Thursday, August 9, 2012

Google Voice Search Getting Enhancements; It Speaks Back to You

Android 4.1 Jelly Bean's Voice Search is pretty cool. It speaks back in a voice that is really human and natural-sounding, it is integrated into the Google Knowledge Graph infrastructure and the interface looks good too.


They have now announced "enhanced voice search" on both iOS and Android which will practically bring Jelly Bean's voice assistant-like features to the Search app for Android and iOS.
Google uploaded a video introducing what they call "enhanced voice search" on the Google Search app for Android and iOS. It is embedded below.



You can talk to the app naturally, like you can with Siri and it speaks out the answers from Google's Knowledge Graph results as the answers. 

You can ask the weather, basic questions like the population of San Francisco, height of Sam Jackson and more. The video also shows someone say to the Search app "I need a mechanic" and the app tells him about mechanics nearby.
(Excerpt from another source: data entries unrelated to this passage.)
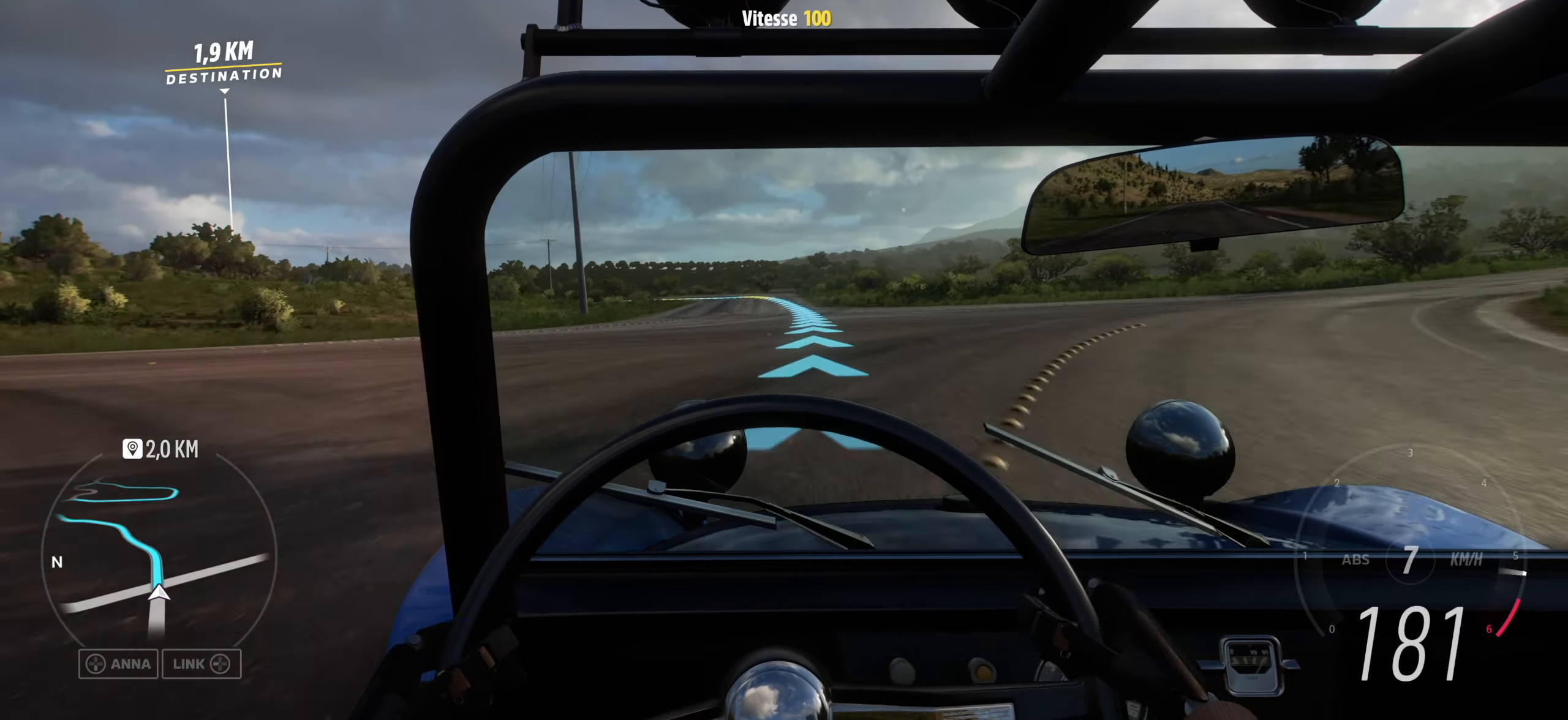
{"dt_ms": 500, "buttons": [], "left_stick": "center", "right_stick": "up", "events": []}
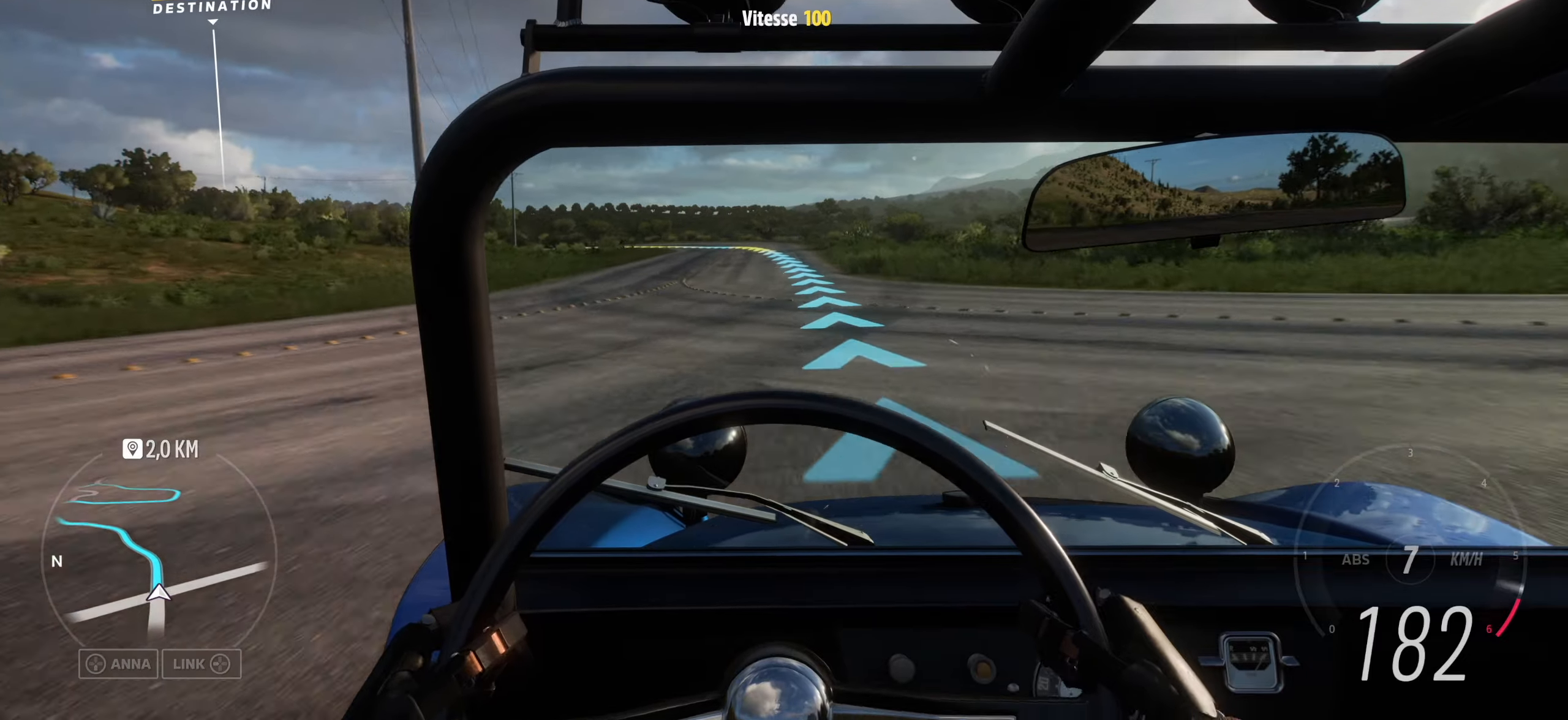
{"dt_ms": 500, "buttons": [], "left_stick": "center", "right_stick": "down", "events": [[116, "left_stick", "left"], [266, "right_stick", "center"], [333, "left_stick", "center"], [483, "right_stick", "down"]]}
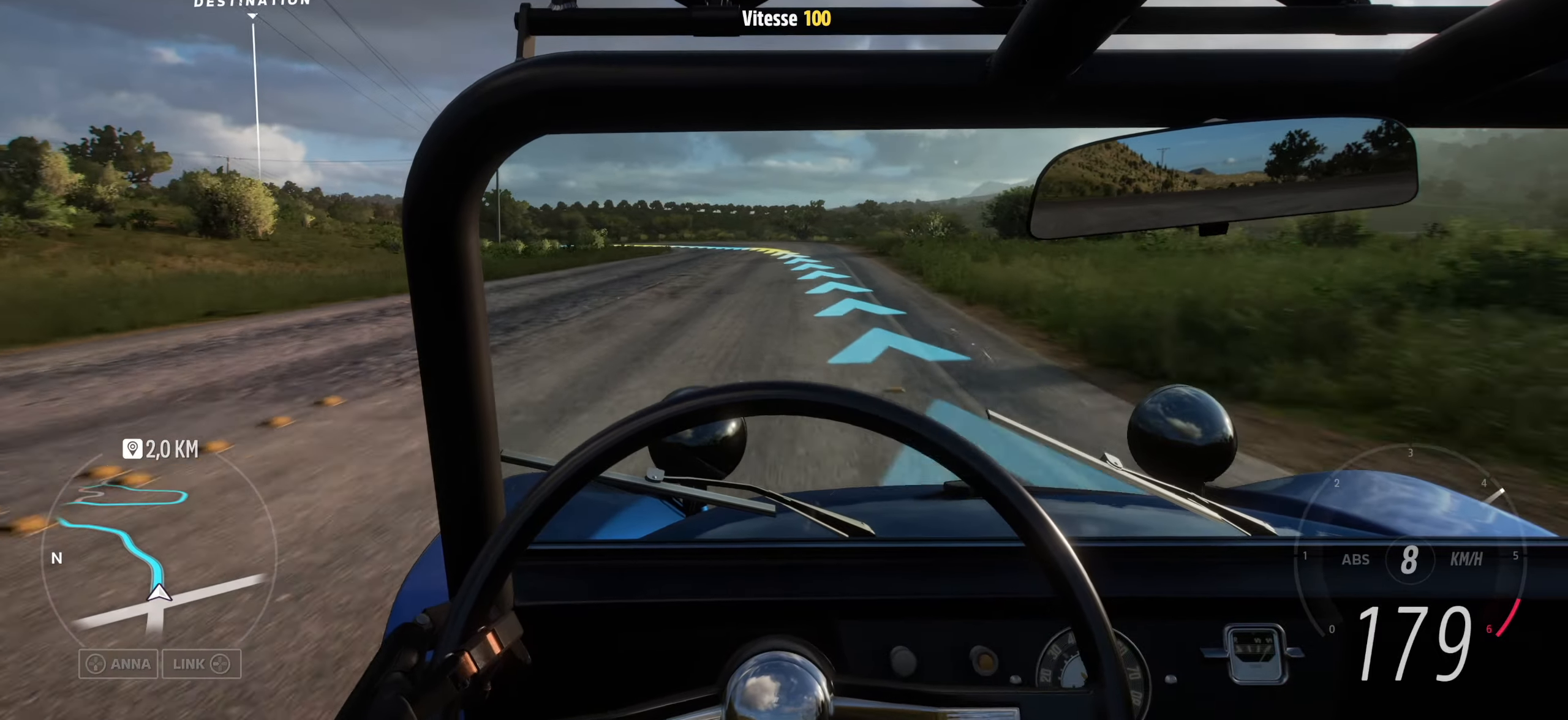
{"dt_ms": 500, "buttons": [], "left_stick": "left", "right_stick": "center", "events": [[450, "left_stick", "left"], [483, "right_stick", "center"]]}
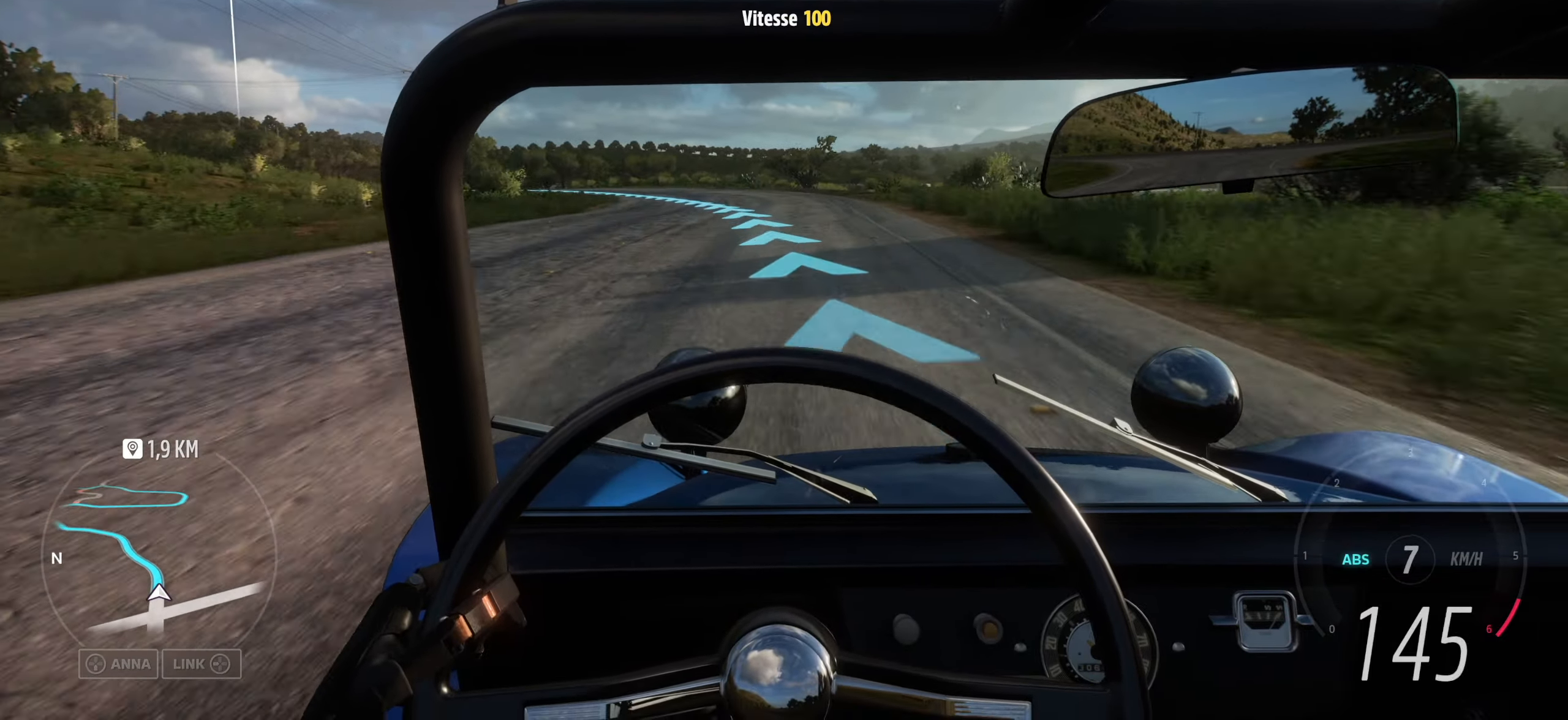
{"dt_ms": 500, "buttons": [], "left_stick": "down", "right_stick": "up", "events": [[300, "right_stick", "up"], [500, "left_stick", "down"]]}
This functionality is available in the latest version of Google Search for Android already and is coming soon to iOS. I can't wait to try it out.

The Google Search app for Android, however, is not available for all phones. I had a Samsung Galaxy S2 with ICS at my disposal, but I couldn't get the enhanced features to work because the official search app is simply not available on this phone. Google Search capability is built into the phone, but voice-searching from the widget does not give me new features, as results open in the browser. It's all very confusing, fragmented and all over the place.